Make it stop.
“It” here could easily mean some of the more annoying things to happen this week, like fall arriving and giving zero fucks about anyone’s desire to not immediately turn on the heat and pull out sweaters, or my beloved Pittsburgh Steelers continuing to play with what looks like a middle school offense if that offense’s quarterback had a broken leg and the flu.
But the “it” in this case is the constant stream of alleged lies coming from Herschel Walker, the ex football star who wants to depose the Rev. Raphael Warnock for his seat in the U.S. Senate and in the process help flip control of that chamber of Congress to Republicans. I can’t count the number of stories I’ve written that includes an obligatory paragraph of links to other stories about his loose relationship with facts and history, so I’ll spare you that here and get right to the gist.
The New York Times this morning reported that Walker’s claim that his food distribution company routinely donated 15 percent of its profits to charities is a farce—or at the very least that there’s little evidence that the causes it was supposed to support ever got a dime.
For years, Mr. Walker’s company named four specific charities as beneficiaries of those donations, including the Boy Scouts of America and the National Multiple Sclerosis Society.
But there is scant evidence that Mr. Walker’s giving matched those promises. When The New York Times contacted those four charities, one declined to comment and the other three said they had no record or recollection of any gifts from the company in the last decade.

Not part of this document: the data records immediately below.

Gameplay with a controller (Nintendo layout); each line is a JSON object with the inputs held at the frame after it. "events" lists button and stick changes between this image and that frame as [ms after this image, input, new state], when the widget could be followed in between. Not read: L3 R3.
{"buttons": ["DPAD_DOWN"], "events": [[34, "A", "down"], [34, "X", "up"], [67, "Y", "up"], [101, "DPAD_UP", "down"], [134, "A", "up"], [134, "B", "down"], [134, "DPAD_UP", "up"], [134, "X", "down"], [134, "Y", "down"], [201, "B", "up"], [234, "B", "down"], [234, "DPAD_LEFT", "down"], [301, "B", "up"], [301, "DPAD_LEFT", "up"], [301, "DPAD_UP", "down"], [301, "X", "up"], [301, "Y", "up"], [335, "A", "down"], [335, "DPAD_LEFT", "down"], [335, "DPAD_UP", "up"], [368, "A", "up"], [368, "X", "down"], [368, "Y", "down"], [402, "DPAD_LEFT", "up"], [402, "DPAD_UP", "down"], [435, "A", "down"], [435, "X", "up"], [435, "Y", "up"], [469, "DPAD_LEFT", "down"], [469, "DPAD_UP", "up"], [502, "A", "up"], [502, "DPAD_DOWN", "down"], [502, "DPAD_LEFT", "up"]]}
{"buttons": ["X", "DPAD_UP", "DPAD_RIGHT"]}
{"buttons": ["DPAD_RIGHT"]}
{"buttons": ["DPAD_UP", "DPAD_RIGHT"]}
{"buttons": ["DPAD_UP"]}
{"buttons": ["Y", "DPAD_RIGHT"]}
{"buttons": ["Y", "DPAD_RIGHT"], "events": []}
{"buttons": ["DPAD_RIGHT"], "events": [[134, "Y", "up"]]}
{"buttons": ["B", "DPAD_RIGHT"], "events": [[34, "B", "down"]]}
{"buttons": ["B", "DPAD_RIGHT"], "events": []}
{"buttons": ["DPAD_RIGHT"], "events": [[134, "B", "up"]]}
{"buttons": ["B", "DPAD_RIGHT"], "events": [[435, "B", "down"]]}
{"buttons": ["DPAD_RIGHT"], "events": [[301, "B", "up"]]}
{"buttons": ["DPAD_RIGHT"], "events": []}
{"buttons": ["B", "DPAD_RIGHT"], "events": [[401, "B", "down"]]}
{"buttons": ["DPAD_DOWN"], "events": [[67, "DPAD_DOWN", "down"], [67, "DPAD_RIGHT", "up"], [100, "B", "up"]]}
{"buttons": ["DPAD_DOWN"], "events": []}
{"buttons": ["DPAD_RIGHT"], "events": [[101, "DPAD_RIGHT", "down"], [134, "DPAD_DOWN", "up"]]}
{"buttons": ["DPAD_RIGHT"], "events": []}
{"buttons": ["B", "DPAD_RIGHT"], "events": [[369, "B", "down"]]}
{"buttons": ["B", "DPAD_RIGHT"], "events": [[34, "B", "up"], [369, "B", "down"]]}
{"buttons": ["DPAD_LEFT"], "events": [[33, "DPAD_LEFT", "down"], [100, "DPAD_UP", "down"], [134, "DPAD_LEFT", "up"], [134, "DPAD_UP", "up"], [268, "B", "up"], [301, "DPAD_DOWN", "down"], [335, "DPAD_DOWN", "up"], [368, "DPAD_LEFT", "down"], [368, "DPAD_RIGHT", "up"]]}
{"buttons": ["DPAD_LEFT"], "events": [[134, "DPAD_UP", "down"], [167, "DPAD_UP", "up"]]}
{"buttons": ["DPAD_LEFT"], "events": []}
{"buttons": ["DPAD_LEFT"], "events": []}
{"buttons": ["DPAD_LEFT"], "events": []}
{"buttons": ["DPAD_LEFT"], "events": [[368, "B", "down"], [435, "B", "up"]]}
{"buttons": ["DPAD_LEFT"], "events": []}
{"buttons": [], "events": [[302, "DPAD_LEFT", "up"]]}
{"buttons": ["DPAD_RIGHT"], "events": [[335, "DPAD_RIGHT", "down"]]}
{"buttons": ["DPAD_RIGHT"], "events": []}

The Times article comes with the caveat that it’s impossible to entirely pin down whether a privately-held business like Walker’s has ever donated money to any charity at all, since neither the company or some charities are required to disclose the donations. But it also includes Walker’s reps saying that his company has given millions to charity—but not disclosing any specifics—as well as quotes from execs at specific nonprofits Walker has claimed to support who say they’ve never gotten a red cent.